Updating Author and Live Environments
Overview
Elastic Path provides an automated process with Jenkins jobs to deploy new versions of Elastic Path Containers, because manual deployment is tedious when you run database updates in a live environment concurrently. With Jenkins job, the process is repeatable and less prone to errors.
Note: This update process is to update a deployment that is not under active load. Contact Elastic Path Support for more information about updating a deployment that is under active load.
Redeployment Workflow
- Build and tag a new set of images in the CloudOps Jenkins console, and run the image builder jobs for the Docker images that you want to redeploy
- Create a redeployment staging script by running the
UpdateEnvironment_1_StageUpdates
job. The script is stored in Amazon S3, and it’s name is a concatenation of the stack name and the image tag that you use. - Go to the Staging directory in your Amazon S3 bucket for CloudOps, and find the script that is automatically generated by the
UpdateEnvironment_1_StageUpdates
job. Review the AWS (Amazon Web Services) CLI commands that is run - To run the staging file, run the
UpdateEnvironment_2_ApplyUpdates
job pointing at the staging file in Amazon S3. - Confirm that the changes are made successfully in the event log for your stack in the CloudFormation console
Redeployment methods
Elastic Path recommends the cfUpdateNoDownTime
redeployment method. UpdateEnvironment_1_StageUpdates
job calls the Update-Stack-Services.sh
script using the cfUpdateNoDownTime
redeployment method. You can also change the redeployment method to taskDefUpdate
or taskDefUpdateNoDownTime
.
cfUpdateNoDownTime
The cfUpdateNoDownTime
redeployment method implements zero-downtime redeployments using the update-stack
AWS CLI command to update the version of the Docker containers that is used in that stack. The update-stack
command runs a redeployment with a minimum healthy percent of 100 and maximum of 200. This command starts the new containers before tearing down the old ones. For this, the ECS (Elastic Container Services) cluster for any container service in the stack must have enough additional EC2 instances to host the new containers during the redeployment.
During normal operations, most of the ECS clusters do not contain additional container hosts, so before the update-stack command is run, the size of any autoscaling groups in the stack is doubled, which is scaled down later. Scaling up the ECS cluster triggers a scale down policy in some stacks. To avoid this, turn off autoscaling from alarm notifications before doubling the cluster size, and turn them on after the cluster size is scaled down.

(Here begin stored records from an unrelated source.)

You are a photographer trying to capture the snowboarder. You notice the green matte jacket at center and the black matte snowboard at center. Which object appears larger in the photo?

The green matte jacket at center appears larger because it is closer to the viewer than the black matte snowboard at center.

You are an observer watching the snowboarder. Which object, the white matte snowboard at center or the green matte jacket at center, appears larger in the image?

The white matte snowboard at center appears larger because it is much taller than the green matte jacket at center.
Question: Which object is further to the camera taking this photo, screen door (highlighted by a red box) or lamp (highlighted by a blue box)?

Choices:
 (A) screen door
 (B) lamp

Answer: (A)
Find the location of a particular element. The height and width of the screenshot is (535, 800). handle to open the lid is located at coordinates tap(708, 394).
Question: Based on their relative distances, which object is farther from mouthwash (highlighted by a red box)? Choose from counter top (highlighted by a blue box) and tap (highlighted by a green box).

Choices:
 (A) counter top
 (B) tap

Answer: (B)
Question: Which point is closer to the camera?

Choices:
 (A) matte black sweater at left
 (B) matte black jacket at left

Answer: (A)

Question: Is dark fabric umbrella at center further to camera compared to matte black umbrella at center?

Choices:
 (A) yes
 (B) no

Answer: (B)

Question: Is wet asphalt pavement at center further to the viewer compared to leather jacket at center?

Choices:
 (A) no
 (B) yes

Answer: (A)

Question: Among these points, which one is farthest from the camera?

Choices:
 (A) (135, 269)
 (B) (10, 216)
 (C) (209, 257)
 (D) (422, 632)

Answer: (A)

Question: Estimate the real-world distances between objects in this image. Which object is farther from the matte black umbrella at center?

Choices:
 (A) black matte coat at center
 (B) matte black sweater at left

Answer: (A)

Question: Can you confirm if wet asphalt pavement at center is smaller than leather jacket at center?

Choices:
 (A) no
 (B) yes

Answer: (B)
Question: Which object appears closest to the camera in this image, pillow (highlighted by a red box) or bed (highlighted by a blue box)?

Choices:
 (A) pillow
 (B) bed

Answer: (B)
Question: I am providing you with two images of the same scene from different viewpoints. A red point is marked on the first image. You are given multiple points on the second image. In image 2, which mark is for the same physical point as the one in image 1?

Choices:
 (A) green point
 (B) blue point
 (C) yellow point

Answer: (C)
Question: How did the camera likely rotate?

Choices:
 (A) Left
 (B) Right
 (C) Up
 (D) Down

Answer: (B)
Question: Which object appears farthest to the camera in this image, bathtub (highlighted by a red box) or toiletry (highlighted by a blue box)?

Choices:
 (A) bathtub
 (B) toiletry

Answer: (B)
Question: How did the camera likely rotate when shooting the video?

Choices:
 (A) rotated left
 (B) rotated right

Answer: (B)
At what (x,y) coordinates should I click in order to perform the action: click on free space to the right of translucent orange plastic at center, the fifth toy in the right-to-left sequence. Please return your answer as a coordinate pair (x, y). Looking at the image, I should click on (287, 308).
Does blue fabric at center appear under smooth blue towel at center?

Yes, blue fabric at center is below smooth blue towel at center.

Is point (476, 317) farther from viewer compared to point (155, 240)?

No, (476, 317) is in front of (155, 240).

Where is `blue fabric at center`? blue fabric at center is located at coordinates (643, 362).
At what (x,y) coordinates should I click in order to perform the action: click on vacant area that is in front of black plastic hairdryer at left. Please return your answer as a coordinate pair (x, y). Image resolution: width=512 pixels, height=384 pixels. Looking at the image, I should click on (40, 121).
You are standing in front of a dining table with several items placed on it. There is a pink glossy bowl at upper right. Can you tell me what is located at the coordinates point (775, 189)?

If this redeployment is run with database changes, the changes are applied before the docker containers are updated. New and old applications make calls to the database at the same time, so the database changes must be backwards compatible.
taskDefUpdate
The taskDefUpdate
redeployment method updates the task definition for each service in the stack instead of updating the stack itself, and uses a minimum healthy percent of 0 and maximum of 100. All existing containers come down before the new ones start, resulting a functional outage or downtime. However redeployment method simpler with no scaling up and down of the cluster. Elastic Path recommends this methods for non-production systems, when database changes are not backwards compatible, or when trying to maintain consistent performance for testing.
Database changes for this redeployment method are run while the applications are down, so that it works for database changes that are not backwards compatible. To minimize downtime, the data population instance is brought up and configured before running the task definition update. This minimizes downtime, and validates that deployment package being used to update the database exists.
Data Changes (Amazon RDS)
You can run redeployments with database changes. When you run redeployment with database changes, the redeployment scripts are run on the data population instance, before or after the data population script runs. This limits downtime. However, you must redeploy multi-RDS (Relational Database Service) environments in steps. For an Author-Live Environment, you must run the redeployment jobs once for the author environment, and then again for live environment.